The American College of Rheumatology definition is the presence of two out of four of the 1990 criteria for WG, although more recent studies have included a positive ANCA immunoassay result (7,8). The identification of the GPA in this case was based on a combination of abnormal orbital and chest radiograph, histologic changes and positive immunolabeling with anti-PR3.

Necrotizing scleritis and peripheral ulcerative keratitis often have a poor visual outcome in GPA. At times, however, surgical intervention is required, both for diagnosis and local control of recurrent or destructive disease. The removal of orbital mass may be successful in select cases of refractory GPA. We have reported that necrotic tissue removal, combined with cryotherapy is an effective method in the treatment of limited ophthalmic GPA (such as peripheral ulcerative keratitis and necrotizing scleritis) that was not sensitive or aggravated for traditional methods (9). However, the patient's condition recurred and became severe after 7 months. Deep lamellar keratoplasty was also reported to be effective for the treatment of PUK associated with GPA (10) and the patient's ocular condition remained stable after a deep lamellar keratoplasty.

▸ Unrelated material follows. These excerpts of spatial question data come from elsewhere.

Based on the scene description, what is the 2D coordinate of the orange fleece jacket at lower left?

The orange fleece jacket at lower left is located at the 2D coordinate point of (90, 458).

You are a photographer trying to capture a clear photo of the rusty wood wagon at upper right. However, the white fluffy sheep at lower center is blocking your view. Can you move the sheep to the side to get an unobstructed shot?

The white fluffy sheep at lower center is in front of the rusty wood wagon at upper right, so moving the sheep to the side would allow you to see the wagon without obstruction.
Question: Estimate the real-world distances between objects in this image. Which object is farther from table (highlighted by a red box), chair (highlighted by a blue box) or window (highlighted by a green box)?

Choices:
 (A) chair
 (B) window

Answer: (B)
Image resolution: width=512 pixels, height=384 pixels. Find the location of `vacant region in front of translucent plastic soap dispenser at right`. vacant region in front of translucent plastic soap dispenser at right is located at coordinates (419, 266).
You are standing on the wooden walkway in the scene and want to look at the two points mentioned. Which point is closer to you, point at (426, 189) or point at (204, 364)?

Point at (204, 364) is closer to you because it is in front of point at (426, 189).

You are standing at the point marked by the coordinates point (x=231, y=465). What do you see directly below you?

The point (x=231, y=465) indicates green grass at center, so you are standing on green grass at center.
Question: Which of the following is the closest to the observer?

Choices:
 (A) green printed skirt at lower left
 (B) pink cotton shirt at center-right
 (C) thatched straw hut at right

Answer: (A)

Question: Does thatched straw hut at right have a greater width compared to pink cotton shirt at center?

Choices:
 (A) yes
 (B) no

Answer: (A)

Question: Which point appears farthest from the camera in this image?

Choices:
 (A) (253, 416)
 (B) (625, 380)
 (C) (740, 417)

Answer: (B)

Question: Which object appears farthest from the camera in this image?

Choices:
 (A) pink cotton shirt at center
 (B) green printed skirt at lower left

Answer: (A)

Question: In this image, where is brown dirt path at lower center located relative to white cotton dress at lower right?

Prompt administration of systemic immunosuppressives is the mainstay of treatment for both ocular and systemic complications in GPA. The gold standard treatment for GPA combines glucocorticoids and cyclophosphamide. More severe ocular disease is often not responsive to cyclophosphamide alone (11). Modern treatment of GPA differs between induction therapy and maintenance therapy. For induction oral or iv cyclophosphamide can be used. Normal induction therapy of oral cyclophosphamide is 1.5–2 mg/kg for at least 3 months. Cyclophosphamide should not be used for maintenance therapy. In this case a low dose of cyclophosphamide was used for a long period. The failure to induce remission might be due to suboptimal cyclophosphamide dosing, and modern guidelines do not support cyclophosphamide maintenance therapy (12). Currently there are also new therapies (e.g. Rituximab), especially concerning therapy resistance forms of GPA (2). Treatment of ocular manifestations of GPA is most successful when a multidisciplinary approach is embraced, including ophthalmologists, otolaryngologists, and vasculitis specialists (most often rheumatologists, pulmonologists, or nephrologists). Surgical intervention is indicated in the setting of locally destructive disease or for biopsy for definitive diagnosis. Concurrent systemic immunosuppressive therapy is required for long-term disease control.

In conclusion, our case highlights several important points: A rare, complicated potentially blinding case of GPA that can affect almost any organ system. It is important, however, to consider GPA in the differential diagnosis of other inflammatory conditions and tumor. Early diagnosis and an appropriate interdisciplinary approach to management are required to decrease recurrence and morbidity in patients with GPA-mediated inflammatory ocular disease.